De plus, l'objectif fondamental d'un contrat de vente de marchandises est le transfert de celles-ci du vendeur à l'acheteur, opération qui ne s'achève de manière complète que lors de l'arrivée desdites marchandises à leur destination finale ". Elle dit encore que selon la jurisprudence : " s'il est impossible de déterminer le lieu de livraison sur cette base, sans se référer au droit matériel applicable au contrat, ce lieu est celui de la remise matérielle des marchandises par laquelle l'acheteur a acquis ou aurait dû acquérir le pouvoir de disposer effectivement de ces marchandises à la destination finale de l'opération de vente ".
La société Tortora considère qu'en l'espèce, aucune disposition déterminant un lieu de livraison n'a été convenue par les parties et encore moins acceptée formellement par elle, que le tribunal de commerce de Marseille a confondu le lieu de livraison des marchandises au premier transporteur (Porto) et non le lieu de livraison final (Marseille), que les échanges et les factures montrent bien que le lieu de livraison était le siège social de la société Tortora à Marseille et qu'aucun intermédiaire ni aucune adresse à Porto ne figure dans les factures, de même qu'aucun Incoterm n'y est mentionné.

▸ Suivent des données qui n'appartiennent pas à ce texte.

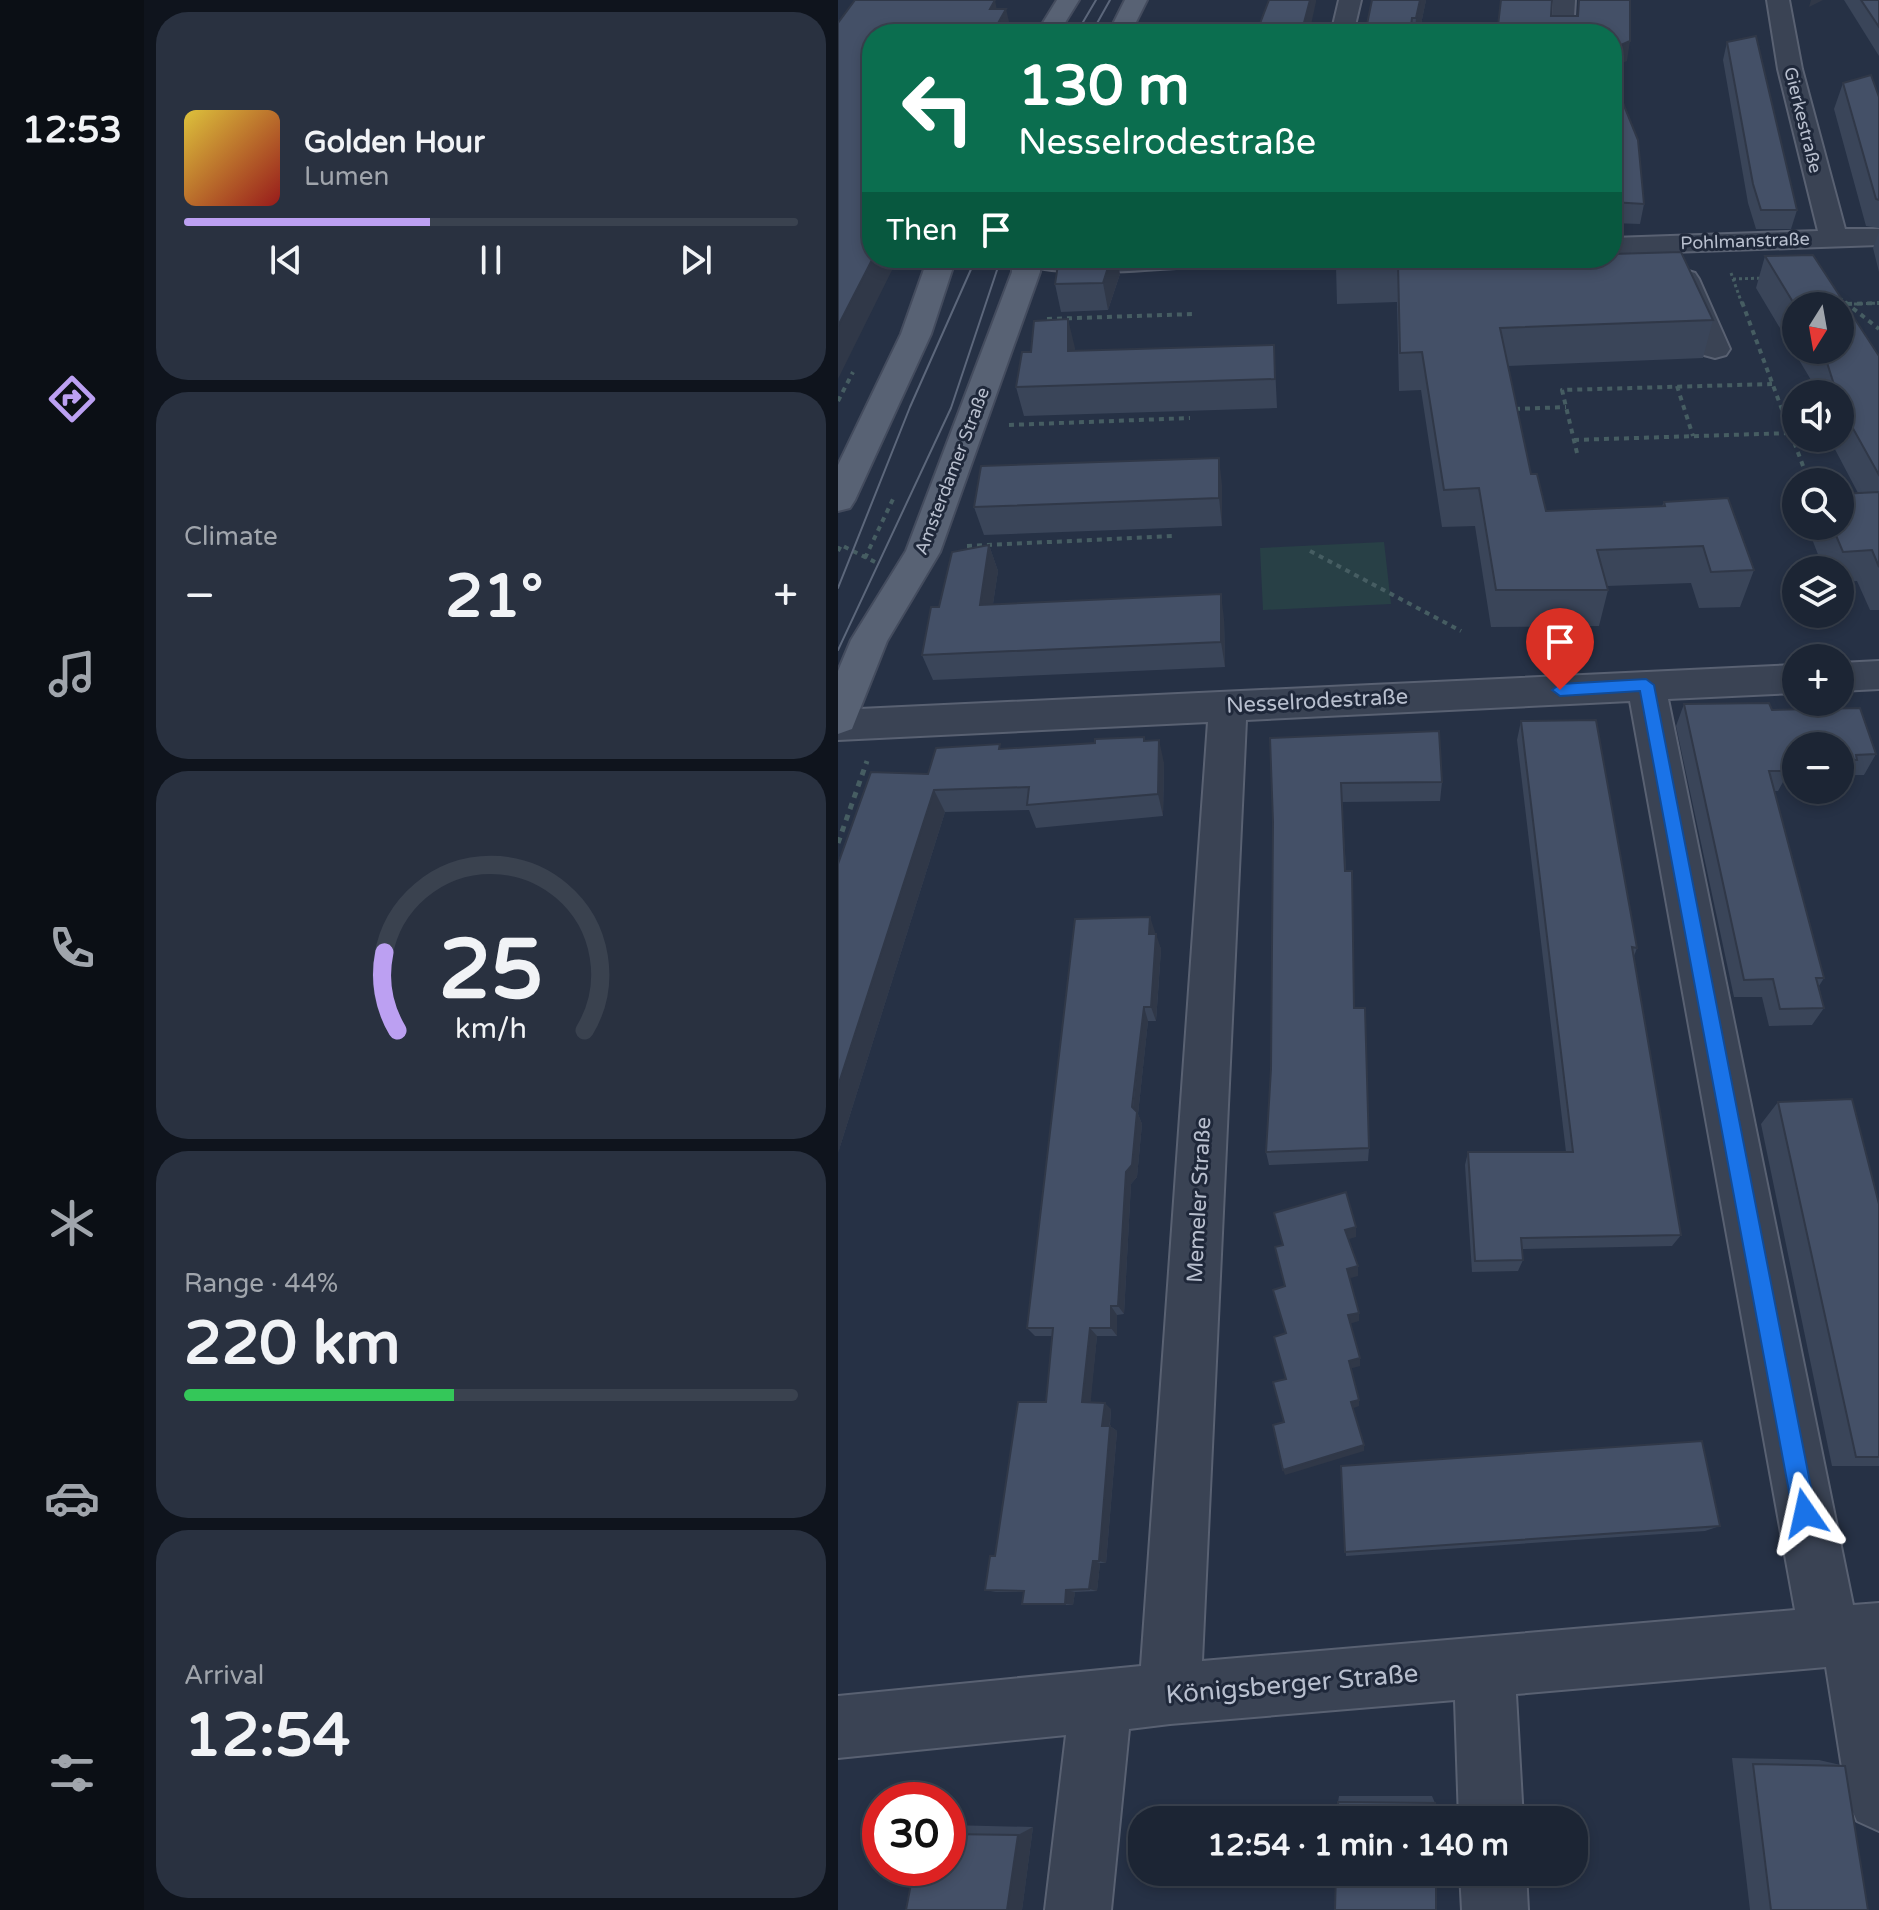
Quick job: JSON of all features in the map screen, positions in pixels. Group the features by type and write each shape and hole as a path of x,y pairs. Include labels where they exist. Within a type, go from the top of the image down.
{"main road":[{"path":"1056,24 1068,0"},
{"path":"1124,24 1136,0"},
{"path":"840,492 916,334 939,268"},
{"name":"Amsterdamer Straße","path":"838,722 869,640 923,552 1026,268"}],"street":[{"path":"1344,24 1350,0"},
{"path":"1563,24 1564,0"},
{"name":"Gierkestraße","path":"1778,0 1790,69 1831,229 1836,238"},
{"name":"Pohlmanstraße","path":"1622,246 1879,237"},
{"path":"1670,244 1715,349"},
{"name":"Nesselrodestraße","path":"838,722 1782,680"},
{"path":"1646,685 1853,1635 1879,1799"},
{"name":"Memeler Straße","path":"1170,1694 1228,705"},
{"name":"Königsberger Straße","path":"838,1727 1170,1694 1853,1635"},
{"path":"1484,1668 1490,1806"},
{"path":"1078,1910 1101,1701"},
{"path":"1494,1886 1495,1910"}],"path":[{"path":"1803,240 1837,292"},
{"path":"1720,242 1782,410"},
{"path":"1733,279 1764,278"},
{"path":"1854,305 1879,303"},
{"path":"1854,311 1879,329"},
{"path":"1034,320 1194,314"},
{"path":"1577,453 1562,390 1772,384"},
{"path":"1677,386 1693,436"},
{"path":"1515,409 1566,407"},
{"path":"996,425 1190,418"},
{"path":"1574,440 1782,433"},
{"path":"865,558 893,499"},
{"path":"966,546 1173,536"},
{"path":"1310,551 1461,631"}],"green space":[{"path":"1384,542 1391,604 1263,610 1260,548"}],"building":[{"path":"855,0 995,0 990,9 1006,9 998,24 862,24 862,268 868,268 838,326 838,23"},
{"path":"1269,0 1310,0 1304,24 1260,24"},
{"path":"1372,0 1420,0 1416,18 1412,18 1411,24 1367,24"},
{"path":"1501,0 1552,0 1551,16 1578,16 1579,0 1630,0 1630,41 1622,45 1622,24 1498,24"},
{"path":"1861,0 1879,0 1879,27"},
{"path":"1756,36 1797,210 1761,210 1753,184 1727,42"},
{"path":"1871,75 1879,97 1879,200 1876,199 1843,83"},
{"path":"1622,101 1638,140 1644,204 1622,203"},
{"path":"1681,252 1713,320 1500,328 1531,474 1537,474 1546,511 1665,506 1664,502 1728,498 1754,570 1711,572 1703,546 1597,550 1608,590 1496,590 1479,488 1444,490 1422,352 1400,353 1398,268 1622,268 1622,254"},
{"path":"1813,255 1837,292 1787,292 1765,256"},
{"path":"1057,268 1108,268 1103,283 1055,284"},
{"path":"1854,318 1879,356 1879,475 1854,430 1854,380 1833,380 1827,364 1854,364"},
{"path":"1068,319 1068,351 1274,345 1275,379 1016,387 1022,352 1031,352 1034,321"},
{"path":"1219,458 1219,498 974,507 981,466"},
{"path":"1879,492 1879,567 1872,550 1843,552 1838,540 1854,540 1854,493"},
{"path":"989,545 980,605 1221,594 1221,642 922,655 931,607 939,607 952,552"},
{"path":"1769,703 1772,710 1782,710 1782,716 1854,716 1854,708 1860,708 1876,754 1856,755 1857,760 1854,760 1854,732 1782,732 1782,771 1769,771 1824,978 1816,978 1824,1008 1780,1009 1773,979 1744,980 1684,704"},
{"path":"1596,720 1637,948 1632,947 1681,1235 1521,1238 1523,1260 1475,1261 1468,1152 1573,1152 1521,721"},
{"path":"1439,731 1442,782 1341,783 1345,871 1352,871 1354,1008 1365,1008 1369,1148 1266,1152 1271,1069 1273,822 1270,738"},
{"path":"1144,737 1144,741 1159,740 1158,794 1027,805 1029,787 934,790 838,1086 838,864 871,772 928,774 936,748 1000,744 999,749"},
{"path":"1150,917 1149,934 1156,934 1151,1007 1144,1007 1132,1107 1137,1112 1132,1165 1126,1172 1118,1306 1111,1306 1111,1328 1090,1328 1082,1402 1105,1403 1102,1426 1110,1426 1099,1561 1093,1561 1089,1589 1066,1590 1065,1604 1022,1604 1024,1591 985,1590 990,1556 995,1556 1018,1402 1046,1402 1053,1328 1027,1328 1075,919"},
{"path":"1852,1099 1879,1204 1879,1457 1856,1457 1778,1102"},
{"path":"1346,1192 1356,1227 1345,1230 1358,1266 1347,1269 1359,1313 1348,1315 1360,1358 1349,1361 1359,1400 1351,1402 1364,1445 1283,1470 1273,1425 1284,1422 1273,1382 1286,1379 1274,1337 1286,1333 1273,1290 1285,1286 1275,1247 1283,1245 1274,1213"},
{"path":"1702,1441 1720,1526 1345,1552 1341,1466"},
{"path":"1753,1764 1845,1766 1868,1910 1771,1910"},
{"path":"1338,1802 1435,1803 1435,1806 1338,1806"},
{"path":"966,1834 1018,1835 1007,1910 906,1910 911,1886 966,1886"},
{"path":"1336,1886 1436,1886 1436,1910 1335,1910"}],"tram line":[{"path":"1082,24 1096,0"},
{"path":"1097,24 1110,0"},
{"path":"838,588 910,407 972,268"},
{"path":"838,650 951,408 998,268"}],"route":[{"path":"1560,690 1646,685 1805,1513"}]}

La société Ric.Bel qui soutient que le lieu de livraison est Porto, s'appuie sur un arrêt de la CJUE du 14 juillet 2016 (C-196-15) selon lequel l'action indemnitaire fondée sur l'article L. 442-6, I, 5° du Code de commerce doit être considérée comme relevant de la matière contractuelle et non délictuelle et sur l'arrêt de la Cour de cassation (Cass. com., 20 septembre 2017, n° 16-14.812).
Elle dit que le lieu de livraison contractuellement prévu au titre de l'année 2017 entre elle et l'agent commercial de la société Tortora, la société 4Feet, était fondé sur l'Incoterm " FOB Porto " tel que cela ressort de la liste de ses prix validée et transmise par la société 4Feet le 20 juillet 2016 pour les commandes de Tortora sous la marque Pierre Cardin. Elle ajoute qu'une fois la livraison opérée au transporteur de la société Tortora, la société Org.Tran, elle procédait au paiement du transport pour le compte de Tortora (refacturé à cette dernière) et transmettait un bon de livraison à la société Org.Tran. La société 4Feet était chargée, pour le compte de Tortora, de lui préciser les lieux de livraison ainsi que les dates de livraison des marchandises à respecter en précisant si les livraisons devaient être envoyées directement aux clients de Tortora par la société Org.Tran ou si les livraisons devaient être stockées par cette dernière dans l'attente d'une expédition ultérieure, ce qui permettait à 4Feet de procéder à des contrôles de qualité pour le compte de Tortora préalablement à la livraison des marchandises sur le territoire portugais.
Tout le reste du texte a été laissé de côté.